THE VIRGINIAN-PILOT Copyright (c) 1994, Landmark Communications, Inc. DATE: Thursday, September 15, 1994 TAG: 9409130175 SECTION: NORFOLK COMPASS PAGE: 02 EDITION: FINAL SOURCE: BY JOAN C. STANUS, STAFF WRITER LENGTH: Medium: 67 lines
Minette Cooper got an unnerving reminder about the importance of historical preservation recently.
While looking for a decades-old newspaper report on anti-semitism in area public buildings, Ohef Sholom Temple researchers were told by a librarian that Jews never have been discriminated against.
``(Certain groups) believe that the Holocaust never even happened,'' said Cooper, a longtime area arts activist and the temple's first female president. ``It really bothers me. We have to make sure that people know the history.''
For some time, Cooper has wanted members of Ohef Sholom, the oldest Jewish congregation in the area, to gather together old family photographs, legal documents and other historical keepsakes for a temple archives.
They didn't get around to it until two years ago when preparations started for the temple's 150th anniversary celebration. Once some of Norfolk's oldest Jewish families began to scour their attics, all sorts of treasures turned up. Some families, upon hearing of the project, offered to loan prized heirlooms to the temple.
``People didn't realize what they had,'' Cooper said.
What turned up included:
An 1850 silver Torah Pointer made by Abraham Kayton, one of Norfolk's earliest Jewish residents.
A Confederate passport issued in 1864 to Lewis Nusbaum, an early temple president.
Vintage photographs of Jewish-owned businesses like Spertner's Jewelry Palace and the Monticello Hotel.
A menorah given to Mrs. D.E. Levy, who founded the National Council of Jewish Women in the early 1900s, when she opened the Women's Building at the 1907 Jamestown Exposition.
A Czechoslavakian Torah confiscated by the Nazis for use in their Museum for an Extinct People.
Countless portraits of temple weddings, confirmation classes, Scouting groups, and members who played prominent roles in history.
With funding from the George and Mollie Radin Trust Fund, the Virginia Foundation for the Humanities and Public Policy and others, temple members hired the nationally known Beyond Exhibitions Inc. to help them put together an exhibition of their findings. A curator was also hired.
The result is an impressive collection of 20 panels and two cases of about 200 photographs, historical documents, paintings, and other artifacts chronicling the Jewish presence in Norfolk and the temple's history.
Displayed in the synagogue's Kaufman Hall, the exhibit, titled ``Faces of the Past/Voices of the Future,'' continues through Sept. 22. A 13-minute video presentation featuring oral histories accompanies the exhibit.
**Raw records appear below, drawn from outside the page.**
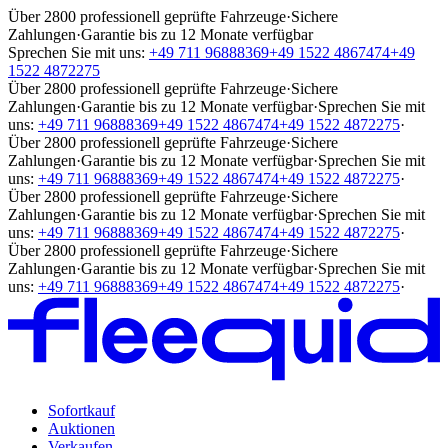
Über 2800 professionell geprüfte Fahrzeuge
·
Sichere
Zahlungen
·
Garantie bis zu 12 Monate verfügbar
Sprechen Sie mit uns:
+49 711 96888369
+49 1522 4867474
+49
1522 4872275
Über 2800 professionell geprüfte Fahrzeuge
·
Sichere
Zahlungen
·
Garantie bis zu 12 Monate verfügbar
·
Sprechen Sie mit
uns:
+49 711 96888369
+49 1522 4867474
+49 1522 4872275
·
Über 2800 professionell geprüfte Fahrzeuge
·
Sichere
Zahlungen
·
Garantie bis zu 12 Monate verfügbar
·
Sprechen Sie mit
uns:
+49 711 96888369
+49 1522 4867474
+49 1522 4872275
·
Über 2800 professionell geprüfte Fahrzeuge
·
Sichere
Zahlungen
·
Garantie bis zu 12 Monate verfügbar
·
Sprechen Sie mit
uns:
+49 711 96888369
+49 1522 4867474
+49 1522 4872275
·
Über 2800 professionell geprüfte Fahrzeuge
·
Sichere
Zahlungen
·
Garantie bis zu 12 Monate verfügbar
·
Sprechen Sie mit
uns:
+49 711 96888369
+49 1522 4867474
+49 1522 4872275
·
Sofortkauf
Auktionen
Verkaufen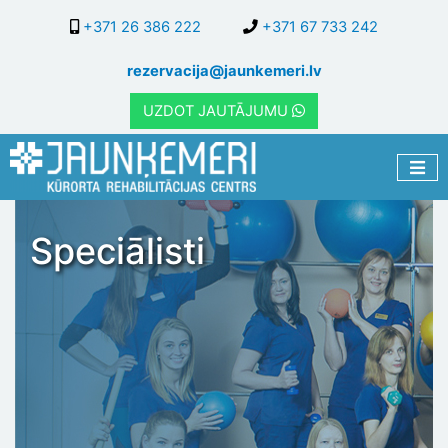
Pārlekt
+371 26 386 222
+371 67 733 242
uz
galveno
rezervacija@jaunkemeri.lv
saturu
UZDOT JAUTĀJUMU
Speciālisti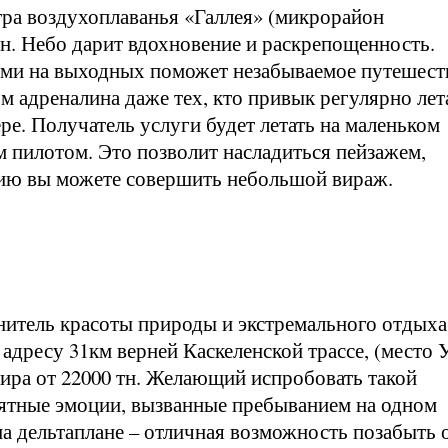
тра воздухоплаванья «Галлея» (микрорайон
тн. Небо дарит вдохновение и раскрепощенность.
ми на выходных поможет незабываемое путешест
м адреналина даже тех, кто привык регулярно лет
е. Получатель услуги будет летать на маленьком
 пилотом. Это позволит насладиться пейзажем,
нию вы можете совершить небольшой вираж.
енитель красоты природы и экстремального отдыха
адресу 31км верней Каскеленской трассе, (место 
ира от 22000 тн. Желающий испробовать такой
ятные эмоции, вызванные пребыванием на одном
а дельтаплане – отличная возможность позабыть 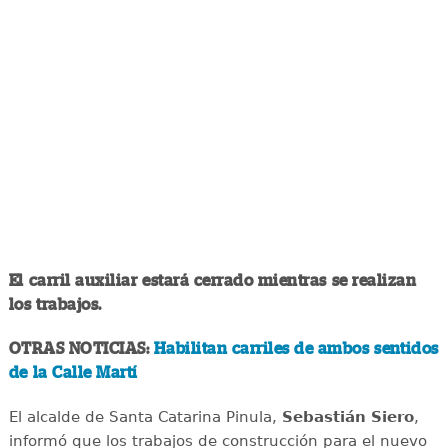
El carril auxiliar estará cerrado mientras se realizan
los trabajos.
OTRAS NOTICIAS:
Habilitan carriles de ambos sentidos
de la Calle Martí
El alcalde de Santa Catarina Pinula,
Sebastián Siero
,
informó que los trabajos de construcción para el nuevo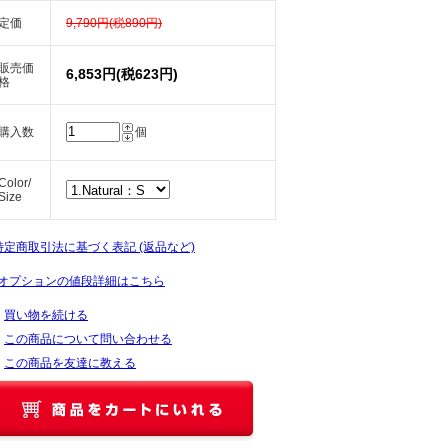
定価
9,790円(税890円)
販売価
6,853円(税623円)
格
購入数
個
Color/
Size
 特定商取引法に基づく表記 (返品など)
オプションの値段詳細はこちら
買い物を続ける
この商品について問い合わせる
この商品を友達に教える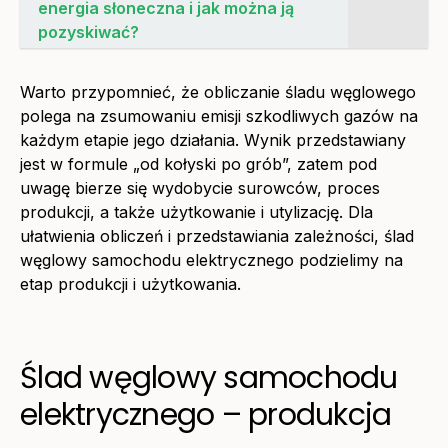
energia słoneczna i jak można ją
pozyskiwać?
Warto przypomnieć, że obliczanie śladu węglowego
polega na zsumowaniu emisji szkodliwych gazów na
każdym etapie jego działania. Wynik przedstawiany
jest w formule „od kołyski po grób”, zatem pod
uwagę bierze się wydobycie surowców, proces
produkcji, a także użytkowanie i utylizację. Dla
ułatwienia obliczeń i przedstawiania zależności, ślad
węglowy samochodu elektrycznego podzielimy na
etap produkcji i użytkowania.
Ślad węglowy samochodu
elektrycznego – produkcja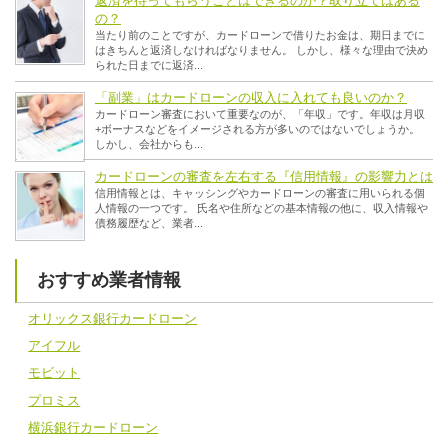
返済を待ってもらうことはできるのか？取り立てはある
の？
当たり前のことですが、カードローンで借りたお金は、期日までに
はきちんと返済しなければなりません。 しかし、様々な理由で決め
られた日までに返済...
「副業」はカードローンの収入に入れても良いのか？
カードローン審査において重要なのが、「年収」です。年収は月収
+ボーナスなどをイメージされる方が多いのではないでしょうか。
しかし、会社からも...
カードローンの審査を左右する『信用情報』の影響力とは
信用情報とは、キャッシングやカードローンの審査に用いられる個
人情報の一つです。 氏名や住所などの基本情報の他に、収入情報や
債務履歴など、業者...
おすすめ業者情報
オリックス銀行カードローン
アイフル
モビット
プロミス
横浜銀行カードローン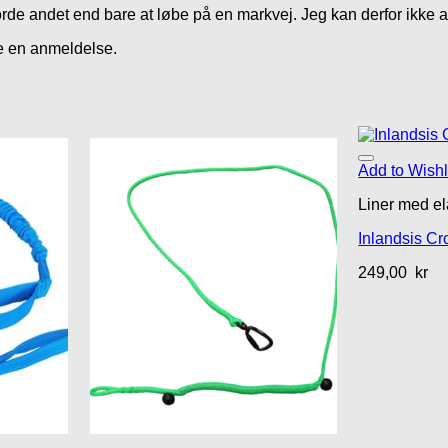
rde andet end bare at løbe på en markvej. Jeg kan derfor ikke a
ve en anmeldelse.
Add to Wishl
Liner med el
Inlandsis Cr
249,00
kr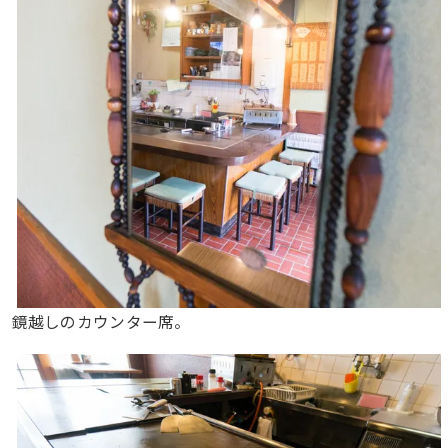
鏡越しのカウンター席。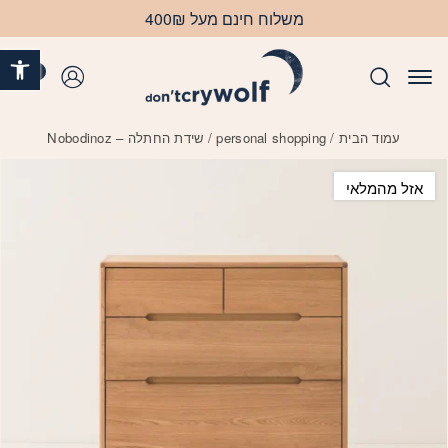
בחזרה למעלה
Skip to Content
משלוח חינם מעל 400₪
פתח 
0
התחברות
עמוד הבית
/
personal shopping
/ שידת החתלה – Nobodinoz
אזל מהמלאי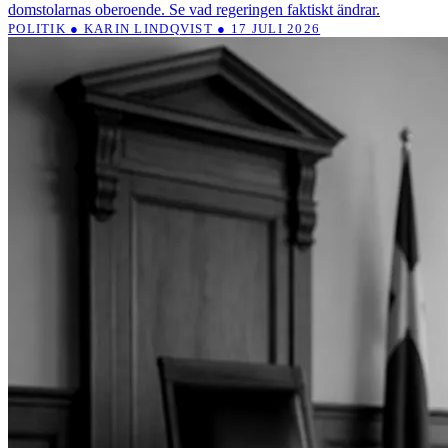
domstolarnas oberoende. Se vad regeringen faktiskt ändrar.
POLITIK ● KARIN LINDQVIST ● 17 JULI 2026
Both the video and exhibit are free and open to the public from 9 a.m. to 2 p.m., Monday through Friday. Special Sunday or group showings can also be arranged.
After the showing, the exhibit will tour other temples, libraries and Jewish centers. Over the next few years, temple members plan on continuing their research to fill in the many gaps of their history, Cooper said.
``This is a good start,'' said the chairwoman of the project.
``Eventually we hope to do other exhibitions and continue to collect (more pieces). We've already lost so much material. . . We can't afford to lose more.'' ILLUSTRATION: Photo
Ohef Sholom members have gathered historical keepsakes for an
exhibit marking the temple's 150th anniversary.